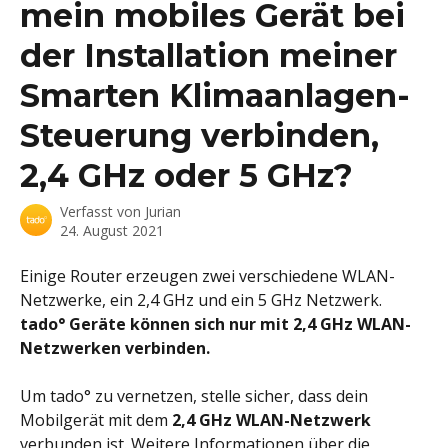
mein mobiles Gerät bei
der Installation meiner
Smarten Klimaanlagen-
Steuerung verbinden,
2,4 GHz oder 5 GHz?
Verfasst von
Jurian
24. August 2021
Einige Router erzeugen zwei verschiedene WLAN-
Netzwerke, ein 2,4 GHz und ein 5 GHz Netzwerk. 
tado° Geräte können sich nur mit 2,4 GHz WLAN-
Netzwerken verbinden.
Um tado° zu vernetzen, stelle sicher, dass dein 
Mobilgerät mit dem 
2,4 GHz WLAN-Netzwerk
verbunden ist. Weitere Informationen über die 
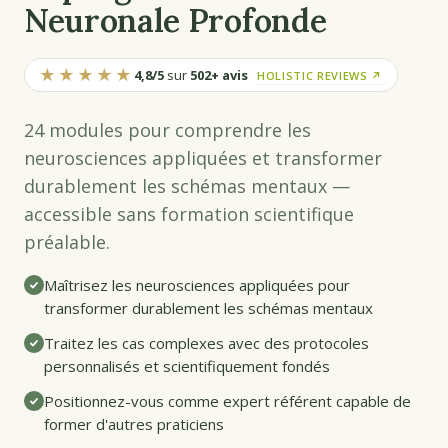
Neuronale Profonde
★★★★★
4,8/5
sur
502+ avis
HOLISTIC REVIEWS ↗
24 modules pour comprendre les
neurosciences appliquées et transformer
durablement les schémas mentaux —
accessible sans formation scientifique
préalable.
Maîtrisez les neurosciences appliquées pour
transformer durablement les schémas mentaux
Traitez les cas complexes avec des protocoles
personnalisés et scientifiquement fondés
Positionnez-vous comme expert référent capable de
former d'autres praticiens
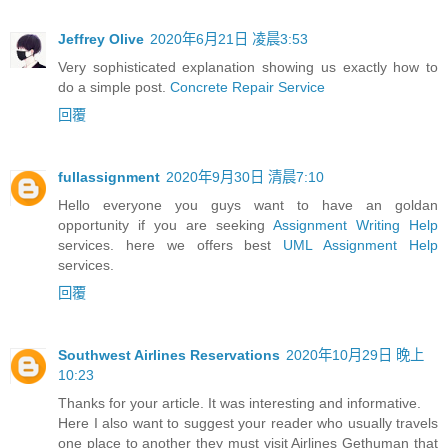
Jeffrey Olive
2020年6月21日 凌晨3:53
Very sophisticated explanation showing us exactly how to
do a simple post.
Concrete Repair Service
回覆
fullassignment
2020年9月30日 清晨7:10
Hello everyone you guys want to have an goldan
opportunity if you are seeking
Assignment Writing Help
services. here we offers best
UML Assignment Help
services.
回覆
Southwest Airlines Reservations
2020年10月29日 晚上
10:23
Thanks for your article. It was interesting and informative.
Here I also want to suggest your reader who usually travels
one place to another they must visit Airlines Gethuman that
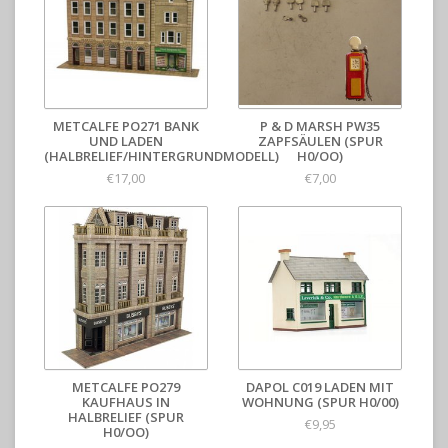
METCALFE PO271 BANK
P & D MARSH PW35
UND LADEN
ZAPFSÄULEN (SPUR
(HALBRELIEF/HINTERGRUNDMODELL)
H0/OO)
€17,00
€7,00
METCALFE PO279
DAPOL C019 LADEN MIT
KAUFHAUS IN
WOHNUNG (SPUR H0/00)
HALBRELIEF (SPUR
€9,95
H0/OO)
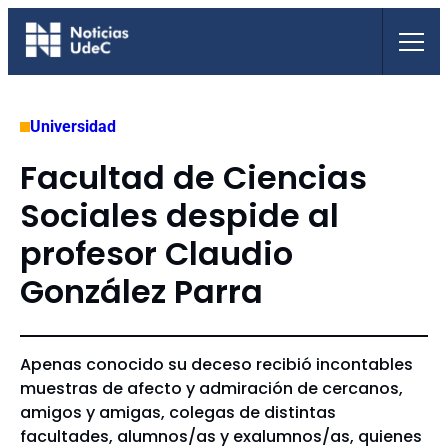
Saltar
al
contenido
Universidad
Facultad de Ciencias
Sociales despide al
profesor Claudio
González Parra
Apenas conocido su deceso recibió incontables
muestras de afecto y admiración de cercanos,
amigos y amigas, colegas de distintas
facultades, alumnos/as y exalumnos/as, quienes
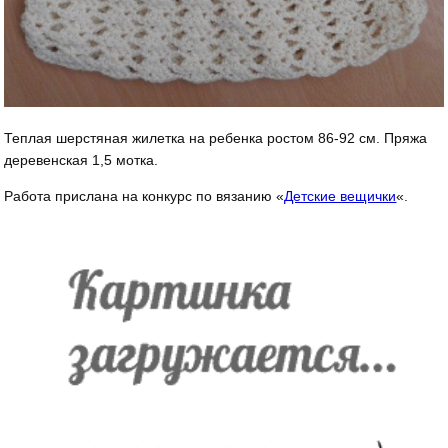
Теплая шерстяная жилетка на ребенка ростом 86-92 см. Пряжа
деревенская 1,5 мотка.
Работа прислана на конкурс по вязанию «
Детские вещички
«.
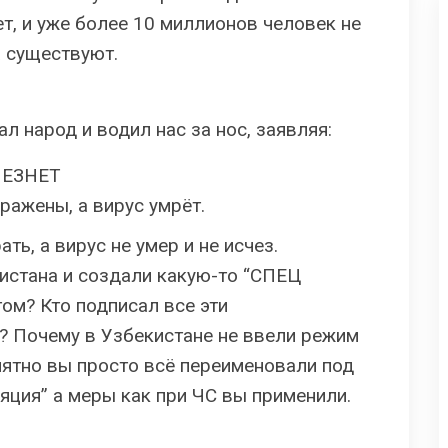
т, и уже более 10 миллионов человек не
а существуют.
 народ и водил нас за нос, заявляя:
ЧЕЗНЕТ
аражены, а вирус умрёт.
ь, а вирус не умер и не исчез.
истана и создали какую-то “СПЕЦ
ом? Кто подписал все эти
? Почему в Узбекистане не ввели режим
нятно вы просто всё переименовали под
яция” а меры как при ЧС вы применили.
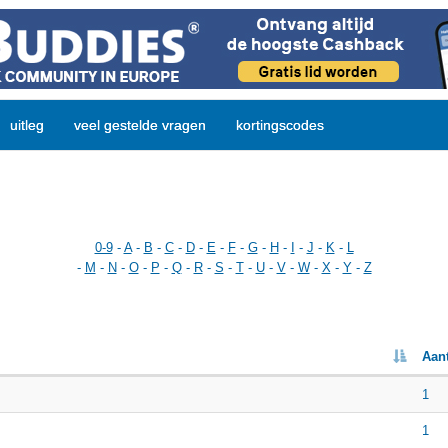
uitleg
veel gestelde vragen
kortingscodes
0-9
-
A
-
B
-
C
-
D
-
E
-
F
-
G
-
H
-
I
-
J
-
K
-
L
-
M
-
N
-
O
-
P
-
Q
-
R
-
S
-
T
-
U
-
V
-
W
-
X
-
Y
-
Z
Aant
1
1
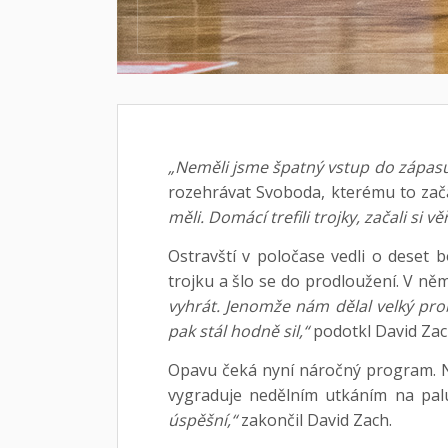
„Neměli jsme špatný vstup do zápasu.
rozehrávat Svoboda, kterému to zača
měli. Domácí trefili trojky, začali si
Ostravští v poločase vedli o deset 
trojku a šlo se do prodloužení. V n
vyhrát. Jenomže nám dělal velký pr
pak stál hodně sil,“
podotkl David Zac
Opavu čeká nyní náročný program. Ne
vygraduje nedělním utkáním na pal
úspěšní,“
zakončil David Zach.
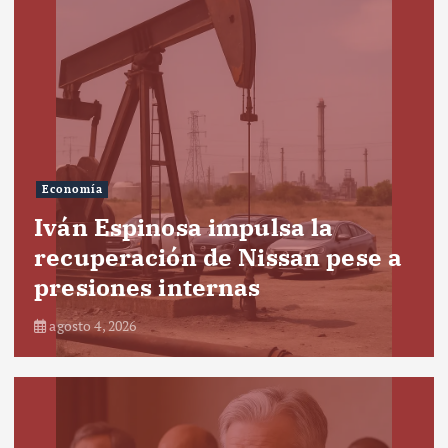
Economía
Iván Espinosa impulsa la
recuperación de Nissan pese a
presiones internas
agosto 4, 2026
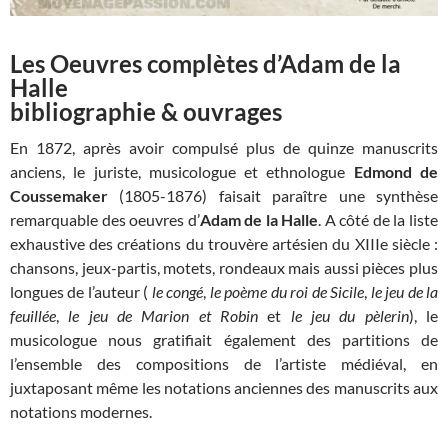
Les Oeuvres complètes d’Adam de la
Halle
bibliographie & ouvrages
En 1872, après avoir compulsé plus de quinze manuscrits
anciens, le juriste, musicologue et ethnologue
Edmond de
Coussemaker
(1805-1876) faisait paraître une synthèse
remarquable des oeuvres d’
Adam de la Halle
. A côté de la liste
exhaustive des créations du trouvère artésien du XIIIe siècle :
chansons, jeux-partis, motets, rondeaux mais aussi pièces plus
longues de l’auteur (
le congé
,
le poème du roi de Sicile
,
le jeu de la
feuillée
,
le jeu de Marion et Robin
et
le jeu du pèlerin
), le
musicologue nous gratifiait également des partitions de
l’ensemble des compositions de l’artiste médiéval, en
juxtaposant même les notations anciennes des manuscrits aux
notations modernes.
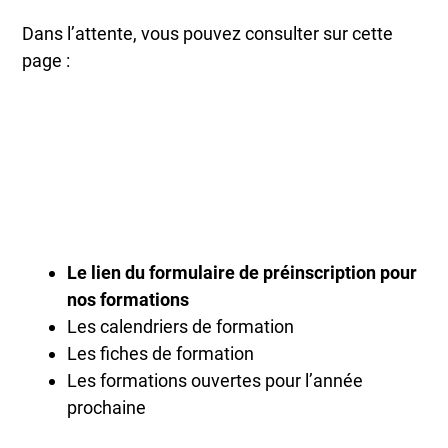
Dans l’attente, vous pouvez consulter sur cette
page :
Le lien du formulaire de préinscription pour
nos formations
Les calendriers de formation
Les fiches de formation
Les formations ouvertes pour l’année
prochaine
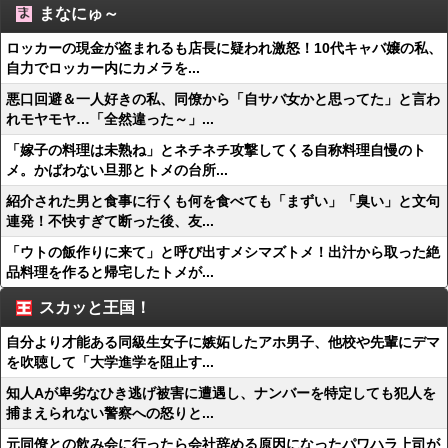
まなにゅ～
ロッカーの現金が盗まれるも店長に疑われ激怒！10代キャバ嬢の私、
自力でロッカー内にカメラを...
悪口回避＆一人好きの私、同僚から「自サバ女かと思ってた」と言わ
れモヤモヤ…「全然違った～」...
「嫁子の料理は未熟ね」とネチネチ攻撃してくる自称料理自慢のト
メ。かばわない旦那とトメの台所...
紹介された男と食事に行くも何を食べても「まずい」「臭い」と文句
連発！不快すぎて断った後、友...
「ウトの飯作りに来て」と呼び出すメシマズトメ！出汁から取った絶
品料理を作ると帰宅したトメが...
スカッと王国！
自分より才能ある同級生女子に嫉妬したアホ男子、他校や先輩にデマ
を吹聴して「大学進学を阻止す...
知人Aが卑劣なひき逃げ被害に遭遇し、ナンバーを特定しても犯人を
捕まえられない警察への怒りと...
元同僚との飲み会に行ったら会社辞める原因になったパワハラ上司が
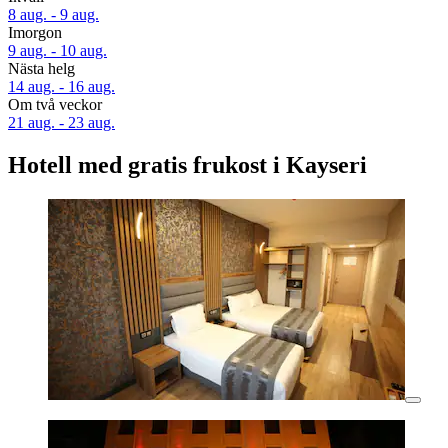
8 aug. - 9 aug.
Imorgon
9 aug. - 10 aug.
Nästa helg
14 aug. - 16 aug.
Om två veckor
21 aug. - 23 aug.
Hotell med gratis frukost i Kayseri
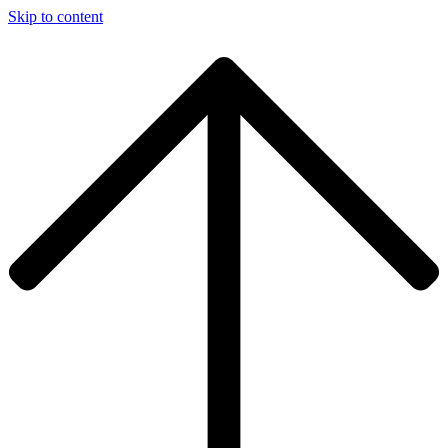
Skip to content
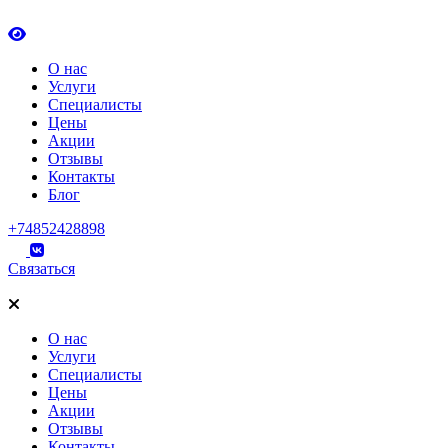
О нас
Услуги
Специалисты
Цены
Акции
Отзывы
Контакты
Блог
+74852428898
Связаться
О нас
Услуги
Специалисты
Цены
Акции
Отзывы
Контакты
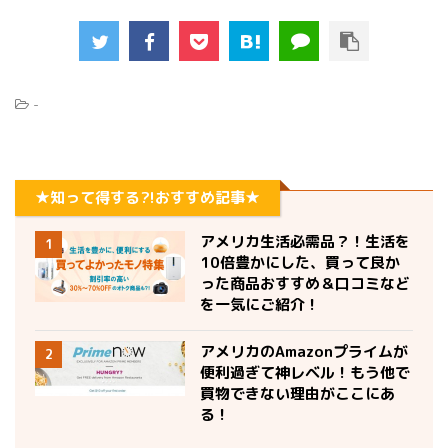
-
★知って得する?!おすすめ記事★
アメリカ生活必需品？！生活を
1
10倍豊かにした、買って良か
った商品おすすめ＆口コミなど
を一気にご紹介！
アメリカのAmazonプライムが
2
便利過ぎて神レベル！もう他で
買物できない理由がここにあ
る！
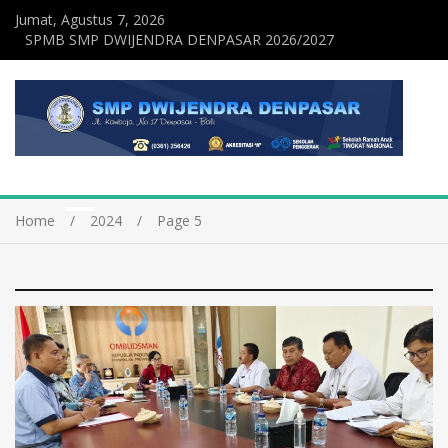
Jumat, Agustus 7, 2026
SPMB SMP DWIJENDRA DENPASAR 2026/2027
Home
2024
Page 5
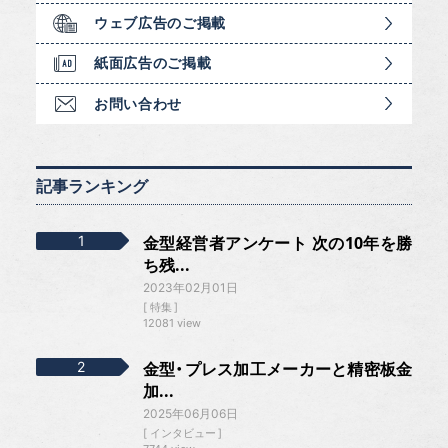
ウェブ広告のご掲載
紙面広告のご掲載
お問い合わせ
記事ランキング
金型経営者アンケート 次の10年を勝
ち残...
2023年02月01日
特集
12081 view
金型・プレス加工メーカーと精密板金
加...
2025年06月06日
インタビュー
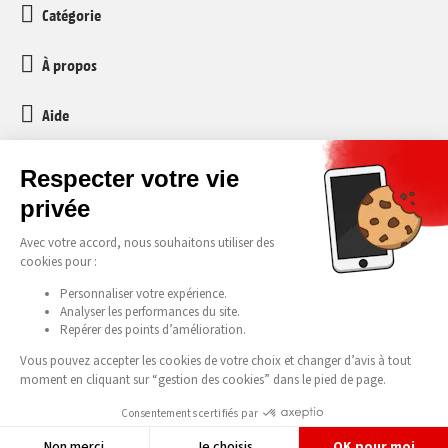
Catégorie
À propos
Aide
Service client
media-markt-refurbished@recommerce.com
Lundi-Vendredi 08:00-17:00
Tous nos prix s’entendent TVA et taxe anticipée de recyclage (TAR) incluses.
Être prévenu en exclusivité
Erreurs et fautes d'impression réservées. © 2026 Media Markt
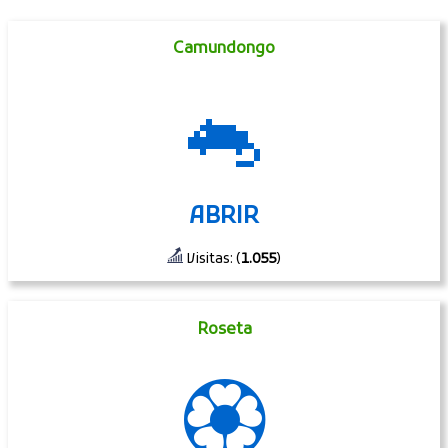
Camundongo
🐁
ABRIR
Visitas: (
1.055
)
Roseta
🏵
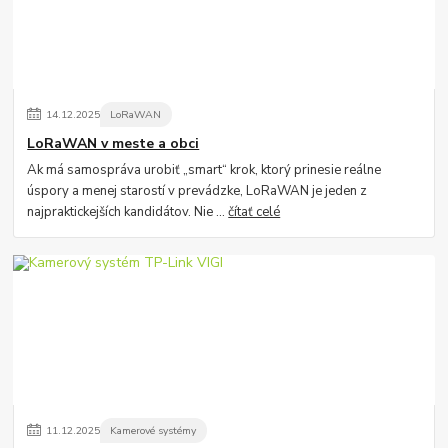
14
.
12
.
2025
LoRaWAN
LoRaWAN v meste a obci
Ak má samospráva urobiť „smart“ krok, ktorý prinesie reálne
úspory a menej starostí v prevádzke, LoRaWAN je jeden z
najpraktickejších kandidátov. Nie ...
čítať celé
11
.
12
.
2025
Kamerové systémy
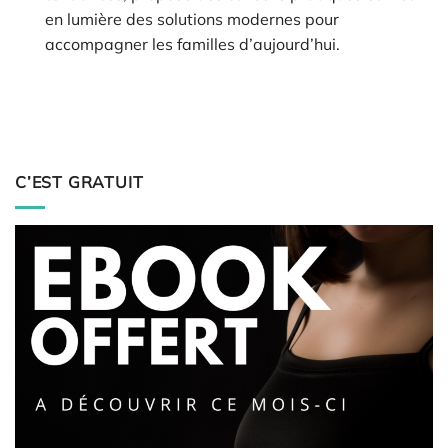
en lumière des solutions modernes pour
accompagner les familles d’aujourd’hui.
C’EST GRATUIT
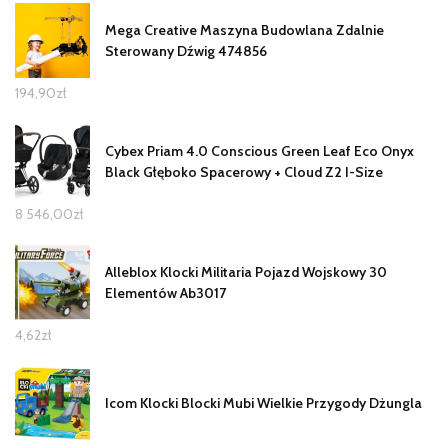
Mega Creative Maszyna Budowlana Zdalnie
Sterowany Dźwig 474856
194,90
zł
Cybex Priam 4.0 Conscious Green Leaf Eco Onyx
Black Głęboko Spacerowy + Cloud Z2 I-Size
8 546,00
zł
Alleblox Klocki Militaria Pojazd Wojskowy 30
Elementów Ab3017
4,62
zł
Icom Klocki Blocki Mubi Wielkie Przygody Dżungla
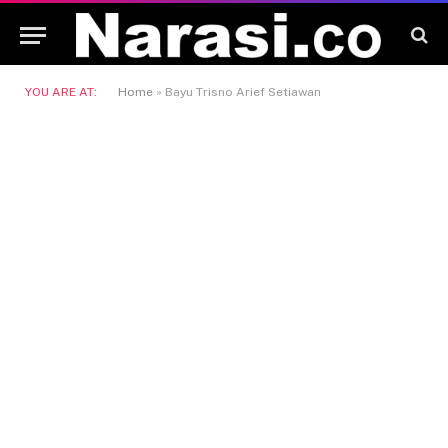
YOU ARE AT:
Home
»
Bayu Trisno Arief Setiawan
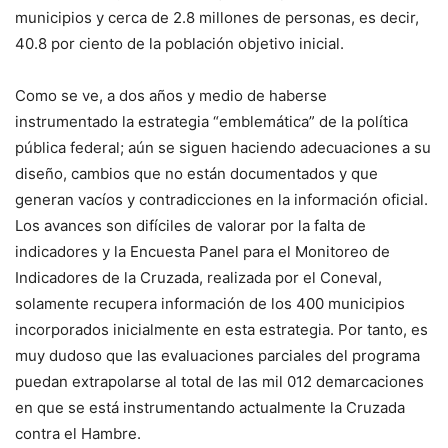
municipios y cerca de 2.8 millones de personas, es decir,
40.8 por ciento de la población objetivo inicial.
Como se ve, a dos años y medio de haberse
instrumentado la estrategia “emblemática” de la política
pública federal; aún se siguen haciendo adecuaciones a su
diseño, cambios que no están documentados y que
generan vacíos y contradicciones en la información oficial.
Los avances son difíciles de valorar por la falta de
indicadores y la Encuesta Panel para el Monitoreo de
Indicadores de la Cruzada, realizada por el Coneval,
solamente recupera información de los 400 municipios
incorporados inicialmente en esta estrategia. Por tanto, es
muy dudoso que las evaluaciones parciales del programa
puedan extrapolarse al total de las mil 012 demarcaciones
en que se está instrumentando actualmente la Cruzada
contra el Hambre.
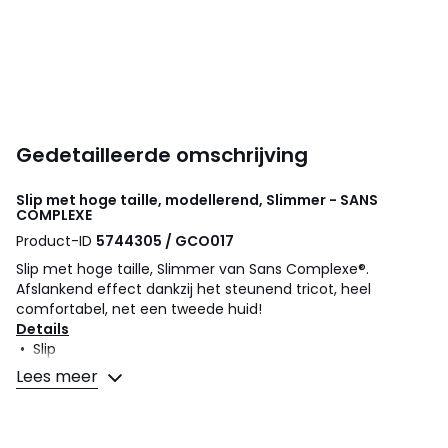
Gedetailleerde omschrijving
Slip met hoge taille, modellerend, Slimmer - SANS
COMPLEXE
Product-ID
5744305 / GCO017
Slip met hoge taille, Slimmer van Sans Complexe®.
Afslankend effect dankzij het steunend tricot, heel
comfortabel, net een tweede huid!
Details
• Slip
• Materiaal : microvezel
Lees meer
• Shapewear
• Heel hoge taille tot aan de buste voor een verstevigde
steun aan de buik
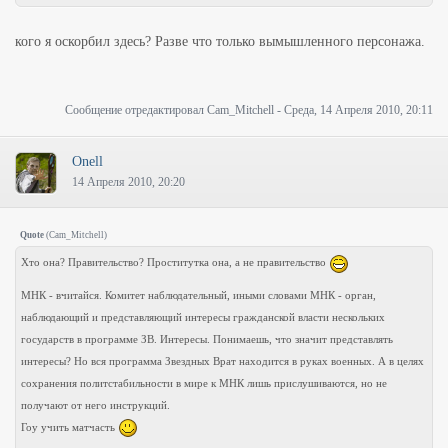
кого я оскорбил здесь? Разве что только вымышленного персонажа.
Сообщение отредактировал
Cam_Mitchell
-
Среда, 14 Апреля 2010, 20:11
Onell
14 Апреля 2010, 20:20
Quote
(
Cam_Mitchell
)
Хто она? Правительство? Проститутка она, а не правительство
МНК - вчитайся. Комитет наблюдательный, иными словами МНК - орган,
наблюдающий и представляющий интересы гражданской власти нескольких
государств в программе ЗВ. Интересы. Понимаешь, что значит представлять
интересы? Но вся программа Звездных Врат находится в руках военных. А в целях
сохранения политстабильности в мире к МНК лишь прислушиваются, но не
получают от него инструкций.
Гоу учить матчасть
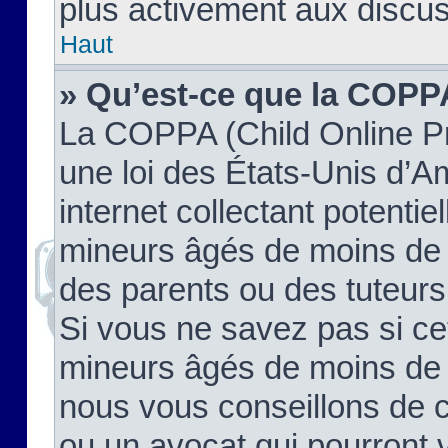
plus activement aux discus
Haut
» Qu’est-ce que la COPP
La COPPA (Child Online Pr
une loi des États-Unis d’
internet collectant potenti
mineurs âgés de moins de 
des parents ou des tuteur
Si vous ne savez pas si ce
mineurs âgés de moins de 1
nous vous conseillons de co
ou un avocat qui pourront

=======

What to work on -
Pull every line containing "municipios" from the data.

Task result -
municipios y cerca de 2.8 millones de personas, es decir,
solamente recupera información de los 400 municipios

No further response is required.